INFORMATION GIVEN>
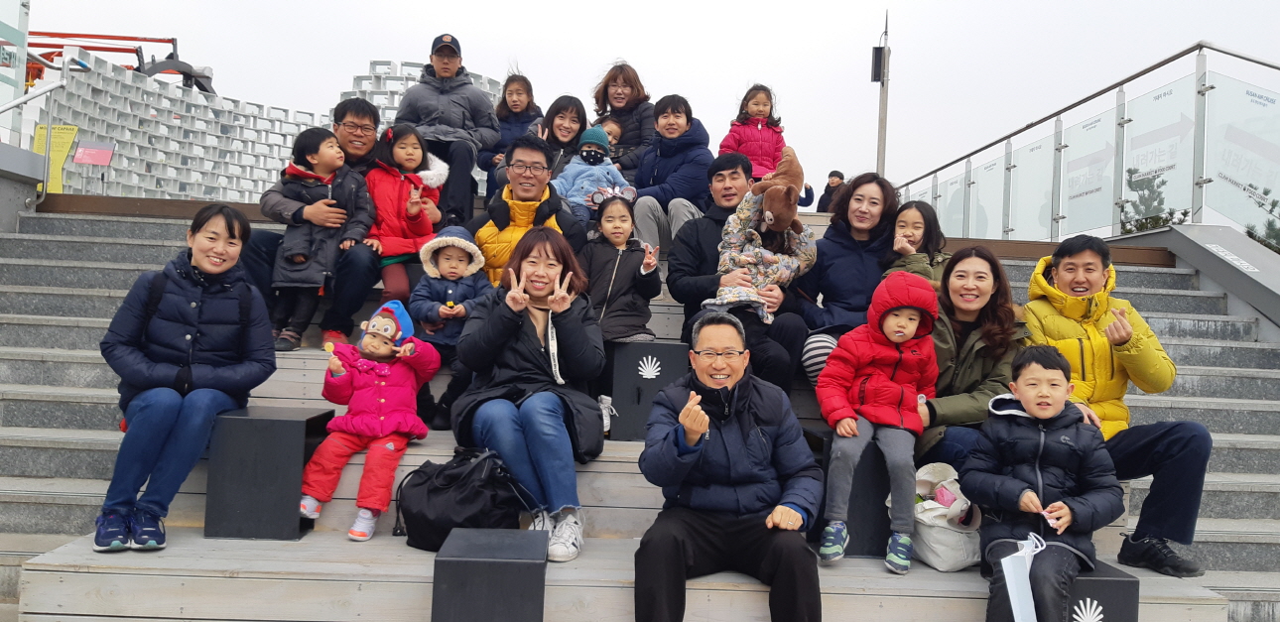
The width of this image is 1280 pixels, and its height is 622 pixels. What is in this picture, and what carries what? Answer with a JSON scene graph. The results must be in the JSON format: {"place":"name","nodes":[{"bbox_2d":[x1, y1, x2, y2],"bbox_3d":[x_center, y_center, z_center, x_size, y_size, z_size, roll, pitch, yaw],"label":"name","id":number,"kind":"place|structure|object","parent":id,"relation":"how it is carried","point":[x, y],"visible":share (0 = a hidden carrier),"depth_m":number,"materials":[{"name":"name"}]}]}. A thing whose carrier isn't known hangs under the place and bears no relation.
{"place":"outdoors","nodes":[
{"label":"outdoors","id":0,"kind":"place"},
{"bbox_2d":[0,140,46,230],"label":"concrete wall","id":1,"kind":"structure","parent":0,"point":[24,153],"depth_m":6.94,"materials":[{"name":"grey concrete"}]},
{"bbox_2d":[37,51,502,206],"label":"block wall","id":2,"kind":"structure","parent":0,"point":[167,130],"depth_m":17.92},
{"bbox_2d":[0,188,1279,621],"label":"staircase","id":3,"kind":"structure","parent":0,"point":[289,388],"depth_m":4.55,"materials":[{"name":"grey"}]},
{"bbox_2d":[0,0,30,143],"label":"glass panel","id":4,"kind":"object","parent":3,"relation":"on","point":[22,45],"visible":0.8,"depth_m":6.98,"materials":[{"name":"clear glass"}]},
{"bbox_2d":[0,67,69,207],"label":"handrail","id":5,"kind":"object","parent":3,"relation":"on","point":[50,89],"visible":0.94,"depth_m":7.15,"materials":[{"name":"metal"}]},
{"bbox_2d":[93,205,277,553],"bbox_3d":[-1.831,0.260,3.870,0.656,1.219,0.871,2,-1,-2],"label":"woman","id":6,"kind":"object","parent":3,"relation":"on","point":[205,267],"visible":0.97,"depth_m":3.76},
{"bbox_2d":[204,403,337,539],"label":"black box","id":7,"kind":"object","parent":3,"relation":"on","point":[283,422],"visible":0.9,"depth_m":3.80,"materials":[{"name":"black"}]},
{"bbox_2d":[266,125,373,352],"bbox_3d":[-1.747,-0.384,5.237,0.519,1.227,0.499,2,-1,12],"label":"child","id":8,"kind":"object","parent":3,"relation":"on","point":[323,269],"visible":0.87,"depth_m":5.15},
{"bbox_2d":[238,100,411,347],"bbox_3d":[-1.680,-0.475,5.245,0.818,1.304,0.841,2,-1,-2],"label":"man","id":9,"kind":"object","parent":3,"relation":"on","point":[357,145],"visible":0.59,"depth_m":5.08},
{"bbox_2d":[297,300,434,542],"bbox_3d":[-1.133,0.459,3.987,0.471,0.933,0.516,2,-1,-2],"label":"child","id":10,"kind":"object","parent":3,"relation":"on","point":[342,373],"visible":0.95,"depth_m":3.93},
{"bbox_2d":[363,122,444,302],"bbox_3d":[-1.343,-0.504,5.425,0.483,1.083,0.569,2,-1,-2],"label":"child","id":11,"kind":"object","parent":3,"relation":"on","point":[414,145],"visible":0.74,"depth_m":5.38},
{"bbox_2d":[407,224,487,430],"bbox_3d":[-0.897,0.099,4.532,0.395,0.964,0.425,2,-1,-2],"label":"child","id":12,"kind":"object","parent":3,"relation":"on","point":[442,257],"visible":0.72,"depth_m":4.49},
{"bbox_2d":[395,33,502,229],"bbox_3d":[-1.367,-1.201,6.771,0.702,1.339,0.738,2,-1,-2],"label":"man","id":13,"kind":"object","parent":3,"relation":"on","point":[448,106],"visible":0.89,"depth_m":6.62},
{"bbox_2d":[395,444,539,550],"bbox_3d":[-0.661,0.713,3.683,0.530,0.395,0.401,2,-1,-2],"label":"black backpack","id":14,"kind":"object","parent":3,"relation":"on","point":[431,496],"visible":0.88,"depth_m":3.59,"materials":[{"name":"black fabric"}]},
{"bbox_2d":[432,526,547,621],"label":"black box","id":15,"kind":"object","parent":3,"relation":"on","point":[463,560],"visible":0.99,"depth_m":2.97,"materials":[{"name":"black"}]},
{"bbox_2d":[481,71,543,193],"bbox_3d":[-0.963,-1.282,7.370,0.480,1.083,0.520,2,-1,-2],"label":"child","id":16,"kind":"object","parent":3,"relation":"on","point":[510,100],"visible":0.62,"depth_m":7.37},
{"bbox_2d":[467,135,587,286],"bbox_3d":[-0.639,-0.385,5.303,0.678,1.133,0.688,2,-1,-2],"label":"man","id":17,"kind":"object","parent":3,"relation":"on","point":[539,151],"visible":0.63,"depth_m":5.22},
{"bbox_2d":[450,224,607,561],"bbox_3d":[-0.446,0.325,4.023,0.664,1.250,0.936,2,-1,-2],"label":"woman","id":18,"kind":"object","parent":3,"relation":"on","point":[569,328],"visible":0.93,"depth_m":3.94},
{"bbox_2d":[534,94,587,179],"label":"woman","id":19,"kind":"object","parent":3,"relation":"on","point":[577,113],"visible":0.57,"depth_m":6.86},
{"bbox_2d":[552,125,635,224],"bbox_3d":[-0.315,-0.776,6.183,0.537,0.830,0.474,2,-1,-2],"label":"child","id":20,"kind":"object","parent":3,"relation":"on","point":[569,195],"visible":0.64,"depth_m":6.13},
{"bbox_2d":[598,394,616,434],"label":"shoe","id":21,"kind":"object","parent":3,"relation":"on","point":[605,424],"visible":0.52,"depth_m":4.47,"materials":[{"name":"white"}]},
{"bbox_2d":[597,116,622,151],"bbox_3d":[-0.290,-1.173,7.367,0.398,0.608,0.372,2,-1,-2],"label":"child","id":22,"kind":"object","parent":3,"relation":"on","point":[611,125],"visible":0.24,"depth_m":7.39},
{"bbox_2d":[591,60,654,174],"bbox_3d":[-0.150,-1.335,7.443,0.582,1.077,0.727,2,-1,-2],"label":"woman","id":23,"kind":"object","parent":3,"relation":"on","point":[624,91],"visible":0.65,"depth_m":7.41},
{"bbox_2d":[603,339,685,440],"bbox_3d":[0.024,0.385,4.666,0.365,0.428,0.449,2,-1,-2],"label":"block","id":24,"kind":"object","parent":3,"relation":"on","point":[657,379],"visible":0.88,"depth_m":4.49,"materials":[{"name":"black"}]},
{"bbox_2d":[581,192,662,343],"bbox_3d":[-0.109,-0.172,4.897,0.447,0.839,0.457,2,-1,-2],"label":"child","id":25,"kind":"object","parent":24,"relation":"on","point":[613,276],"visible":0.87,"depth_m":4.86},
{"bbox_2d":[630,96,712,250],"bbox_3d":[0.235,-0.829,6.441,0.591,1.186,0.671,1,-1,23],"label":"man","id":26,"kind":"object","parent":3,"relation":"on","point":[659,174],"visible":0.82,"depth_m":6.32},
{"bbox_2d":[635,313,826,621],"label":"man","id":27,"kind":"object","parent":3,"relation":"on","point":[694,430],"visible":0.99,"depth_m":3.35},
{"bbox_2d":[669,150,809,393],"bbox_3d":[0.493,-0.148,4.850,0.658,1.239,0.767,2,-1,-2],"label":"man","id":28,"kind":"object","parent":3,"relation":"on","point":[696,269],"visible":0.7,"depth_m":4.74},
{"bbox_2d":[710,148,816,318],"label":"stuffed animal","id":29,"kind":"object","parent":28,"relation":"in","point":[769,222],"visible":0.85,"depth_m":4.78},
{"bbox_2d":[752,144,804,233],"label":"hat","id":30,"kind":"object","parent":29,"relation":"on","point":[782,210],"visible":0.99,"depth_m":4.77,"materials":[{"name":"brown"}]},
{"bbox_2d":[718,84,788,179],"bbox_3d":[0.848,-1.204,7.144,0.537,0.968,0.528,2,-1,-2],"label":"child","id":31,"kind":"object","parent":3,"relation":"on","point":[760,123],"visible":0.64,"depth_m":7.13},
{"bbox_2d":[816,169,845,211],"bbox_3d":[2.760,-1.520,13.735,0.430,0.954,0.460,1,-1,20],"label":"person","id":32,"kind":"object","parent":3,"relation":"on","point":[835,172],"visible":0.6,"depth_m":13.67},
{"bbox_2d":[791,170,897,389],"bbox_3d":[1.049,-0.097,4.856,0.585,1.159,0.692,2,-1,-2],"label":"woman","id":33,"kind":"object","parent":3,"relation":"on","point":[831,269],"visible":0.69,"depth_m":4.80},
{"bbox_2d":[801,425,893,558],"bbox_3d":[0.914,0.770,4.078,0.378,0.469,0.564,2,-1,-2],"label":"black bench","id":34,"kind":"object","parent":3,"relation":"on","point":[863,466],"visible":0.45,"depth_m":3.87,"materials":[{"name":"black"}]},
{"bbox_2d":[817,267,940,573],"bbox_3d":[0.936,0.446,3.815,0.469,1.117,0.500,2,-1,10],"label":"child","id":35,"kind":"object","parent":34,"relation":"on","point":[906,330],"visible":0.98,"depth_m":3.77},
{"bbox_2d":[881,199,950,286],"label":"child","id":36,"kind":"object","parent":3,"relation":"on","point":[915,225],"visible":0.52,"depth_m":4.96},
{"bbox_2d":[911,461,983,571],"bbox_3d":[1.199,0.813,3.799,0.334,0.391,0.391,2,-1,-2],"label":"white bag","id":37,"kind":"object","parent":3,"relation":"on","point":[952,545],"visible":0.74,"depth_m":3.70,"materials":[{"name":"white fabric"}]},
{"bbox_2d":[913,246,1026,471],"bbox_3d":[1.378,0.294,4.077,0.553,1.017,0.718,2,-1,-2],"label":"woman","id":38,"kind":"object","parent":3,"relation":"on","point":[990,299],"visible":0.67,"depth_m":4.02},
{"bbox_2d":[986,557,1138,621],"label":"block","id":39,"kind":"object","parent":3,"relation":"on","point":[1132,580],"visible":0.46,"depth_m":3.15,"materials":[{"name":"black"}]},
{"bbox_2d":[963,346,1122,621],"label":"boy","id":40,"kind":"object","parent":39,"relation":"on","point":[1042,448],"visible":0.98,"depth_m":3.34},
{"bbox_2d":[1002,534,1046,621],"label":"paper","id":41,"kind":"object","parent":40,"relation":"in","point":[1005,575],"visible":0.94,"depth_m":3.10,"materials":[{"name":"white paper"}]},
{"bbox_2d":[895,41,1279,246],"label":"glass railing","id":42,"kind":"object","parent":3,"relation":"on","point":[1199,183],"visible":0.84,"depth_m":7.86,"materials":[{"name":"glass"}]},
{"bbox_2d":[1019,231,1213,576],"bbox_3d":[1.924,0.362,4.000,0.638,1.325,0.786,2,-1,-2],"label":"man","id":43,"kind":"object","parent":3,"relation":"on","point":[1081,314],"visible":0.84,"depth_m":3.90},
{"bbox_2d":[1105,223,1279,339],"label":"stair wall","id":44,"kind":"structure","parent":3,"relation":"attached to","point":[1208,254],"depth_m":6.72,"materials":[{"name":"grey concrete"}]},
{"bbox_2d":[6,0,1279,201],"label":"sky","id":45,"kind":"structure","parent":0,"point":[926,5],"materials":[{"name":"white"}]},
{"label":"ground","id":46,"kind":"structure","parent":0},
{"bbox_2d":[32,123,79,193],"bbox_3d":[-6.920,-1.725,11.329,0.573,0.982,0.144,2,-1,-2],"label":"yellow sign","id":47,"kind":"object","parent":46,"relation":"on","point":[69,136],"visible":0.62,"depth_m":11.32,"materials":[{"name":"yellow metal"}]},
{"bbox_2d":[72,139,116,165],"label":"sign","id":48,"kind":"object","parent":46,"relation":"on","point":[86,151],"visible":0.89,"depth_m":14.68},
{"bbox_2d":[26,29,218,95],"bbox_3d":[-14.156,-4.770,23.848,6.776,4.642,5.427,2,-1,-2],"label":"crane","id":49,"kind":"object","parent":46,"relation":"on","point":[123,39],"visible":0.42,"depth_m":23.73,"materials":[{"name":"red"}]},
{"bbox_2d":[871,9,891,173],"bbox_3d":[4.185,-2.744,16.907,0.440,5.202,0.448,2,-1,-2],"label":"lamp post","id":50,"kind":"object","parent":46,"relation":"on","point":[882,115],"visible":0.62,"depth_m":16.87,"materials":[{"name":"metal"}]},
{"bbox_2d":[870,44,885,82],"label":"speaker","id":51,"kind":"object","parent":50,"relation":"attached to","point":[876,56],"visible":0.77,"depth_m":15.64},
{"bbox_2d":[1119,166,1189,233],"bbox_3d":[9.289,-0.814,17.428,1.942,3.556,1.922,2,-1,-42],"label":"tree","id":52,"kind":"object","parent":46,"relation":"on","point":[1184,214],"visible":0.29,"depth_m":17.41,"materials":[{"name":"plant"}]},
{"bbox_2d":[1244,184,1279,254],"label":"tree","id":53,"kind":"object","parent":46,"relation":"on","point":[1248,231],"visible":0.31,"depth_m":14.82,"materials":[{"name":"green plant"}]}
]}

DIRECTIONS>
Where a line of the entries contains "outdoors", report that line.

EXERCISE OUTPUT>
{"place":"outdoors","nodes":[
{"label":"outdoors","id":0,"kind":"place"},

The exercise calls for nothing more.